The bulk of Grothendieck's published work is collected in the monumental, and yet incomplete, Éléments de géométrie algébrique (EGA) and Séminaire de géométrie algébrique (SGA). The collectionFondements de la Géometrie Algébrique (FGA), which gathers together talks given in the Séminaire Bourbaki, also contains important material.

Grothendieck's work includes the invention of the étale and l-adic cohomology theories, which explain an observation of André Weil's that there is a connection between the topological characteristics of a variety and its diophantine (number theoretic) properties. For example, the number of solutions of an equation over a finite field reflects the topological nature of its solutions over the complex numbers. Weil realized that to prove such a connection one needed a new cohomology theory, but neither he nor any other expert saw how to do this until such a theory was found by Grothendieck.

This program culminated in the proofs of the Weil conjectures, the last of which was settled by Grothendieck's student Pierre Deligne in the early 1970s after Grothendieck had largely withdrawn from mathematics.

Major mathematical topics (from Récoltes et Semailles)

He wrote a retrospective assessment of his mathematical work (see the external link La Vision below). As his main mathematical achievements ("maître-thèmes"), he chose this collection of 12 topics (his chronological order):

Topological tensor products and nuclear spaces

"Continuous" and "discrete" duality (derived categories and "six operations").

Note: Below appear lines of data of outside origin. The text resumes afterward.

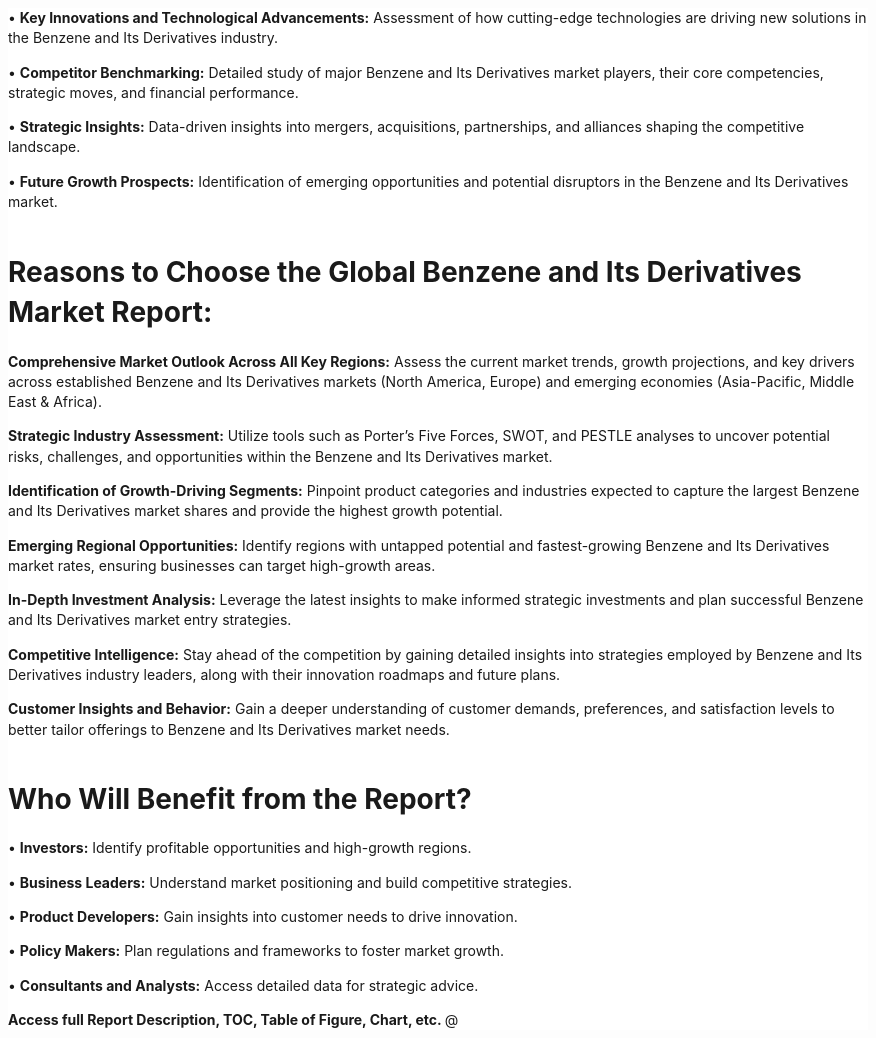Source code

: • <strong>Key Innovations and Technological Advancements:</strong> Assessment of how cutting-edge technologies are driving new solutions in the Benzene and Its Derivatives industry.

• <strong>Competitor Benchmarking:</strong> Detailed study of major Benzene and Its Derivatives market players, their core competencies, strategic moves, and financial performance.

• <strong>Strategic Insights:</strong> Data-driven insights into mergers, acquisitions, partnerships, and alliances shaping the competitive landscape.

• <strong>Future Growth Prospects:</strong> Identification of emerging opportunities and potential disruptors in the Benzene and Its Derivatives market.

# <strong>Reasons to Choose the Global Benzene and Its Derivatives Market Report:</strong>

<strong>Comprehensive Market Outlook Across All Key Regions:</strong>
Assess the current market trends, growth projections, and key drivers across established Benzene and Its Derivatives markets (North America, Europe) and emerging economies (Asia-Pacific, Middle East & Africa).

<strong>Strategic Industry Assessment:</strong>
Utilize tools such as Porter’s Five Forces, SWOT, and PESTLE analyses to uncover potential risks, challenges, and opportunities within the Benzene and Its Derivatives market.

<strong>Identification of Growth-Driving Segments:</strong>
Pinpoint product categories and industries expected to capture the largest Benzene and Its Derivatives market shares and provide the highest growth potential.

<strong>Emerging Regional Opportunities:</strong>
Identify regions with untapped potential and fastest-growing Benzene and Its Derivatives market rates, ensuring businesses can target high-growth areas.

<strong>In-Depth Investment Analysis:</strong>
Leverage the latest insights to make informed strategic investments and plan successful Benzene and Its Derivatives market entry strategies.

<strong>Competitive Intelligence:</strong>
Stay ahead of the competition by gaining detailed insights into strategies employed by Benzene and Its Derivatives industry leaders, along with their innovation roadmaps and future plans.

<strong>Customer Insights and Behavior:</strong>
Gain a deeper understanding of customer demands, preferences, and satisfaction levels to better tailor offerings to Benzene and Its Derivatives market needs.

# <strong>Who Will Benefit from the Report?</strong>

• <strong>Investors:</strong> Identify profitable opportunities and high-growth regions.

• <strong>Business Leaders:</strong> Understand market positioning and build competitive strategies.

• <strong>Product Developers:</strong> Gain insights into customer needs to drive innovation.

• <strong>Policy Makers:</strong> Plan regulations and frameworks to foster market growth.

• <strong>Consultants and Analysts:</strong> Access detailed data for strategic advice.
</ul>
<strong>Access full Report Description, TOC, Table of Figure, Chart, etc. </strong>@  <a href= style=color:#0000ff;></a></font>
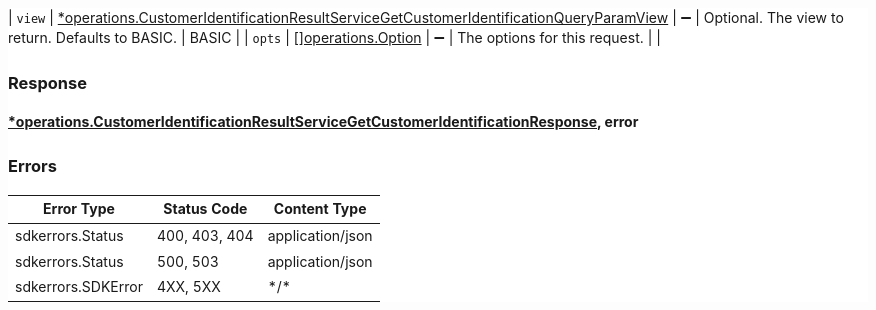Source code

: | `view`                                                                                                                                                                                          | [*operations.CustomerIdentificationResultServiceGetCustomerIdentificationQueryParamView](../../models/operations/customeridentificationresultservicegetcustomeridentificationqueryparamview.md) | :heavy_minus_sign:                                                                                                                                                                              | Optional. The view to return. Defaults to BASIC.                                                                                                                                                | BASIC                                                                                                                                                                                           |
| `opts`                                                                                                                                                                                          | [][operations.Option](../../models/operations/option.md)                                                                                                                                        | :heavy_minus_sign:                                                                                                                                                                              | The options for this request.                                                                                                                                                                   |                                                                                                                                                                                                 |

### Response

**[*operations.CustomerIdentificationResultServiceGetCustomerIdentificationResponse](../../models/operations/customeridentificationresultservicegetcustomeridentificationresponse.md), error**

### Errors

| Error Type         | Status Code        | Content Type       |
| ------------------ | ------------------ | ------------------ |
| sdkerrors.Status   | 400, 403, 404      | application/json   |
| sdkerrors.Status   | 500, 503           | application/json   |
| sdkerrors.SDKError | 4XX, 5XX           | \*/\*              |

Yoga of the Grothendieck–Riemann–Roch theorem (K-theory, relation with intersection theory).

Schemes.

Topoi.

Étale cohomology including l-adic cohomology.

Motives and the motivic Galois group (and Grothendieck categories)

Crystals and crystalline cohomology, yoga of De Rham and Hodge coefficients.

Topological algebra, infinity-stacks, 'dérivateurs', cohomological formalism of toposes as an inspiration for a new homotopic algebra

Tame topology.

Yoga of anabelian geometry and Galois–Teichmüller theory.

Schematic point of view, or "arithmetics" for regular polyhedra and regular configurations of all sorts.

He wrote that the central theme of the topics above is that of topos theory, while the first and last were of the least importance to him.

Here the term yoga denotes a kind of "meta-theory" that can be used heuristically; Michel Raynaud writes the other terms "Ariadne's thread" and "philosophy" as effective equivalents.[39]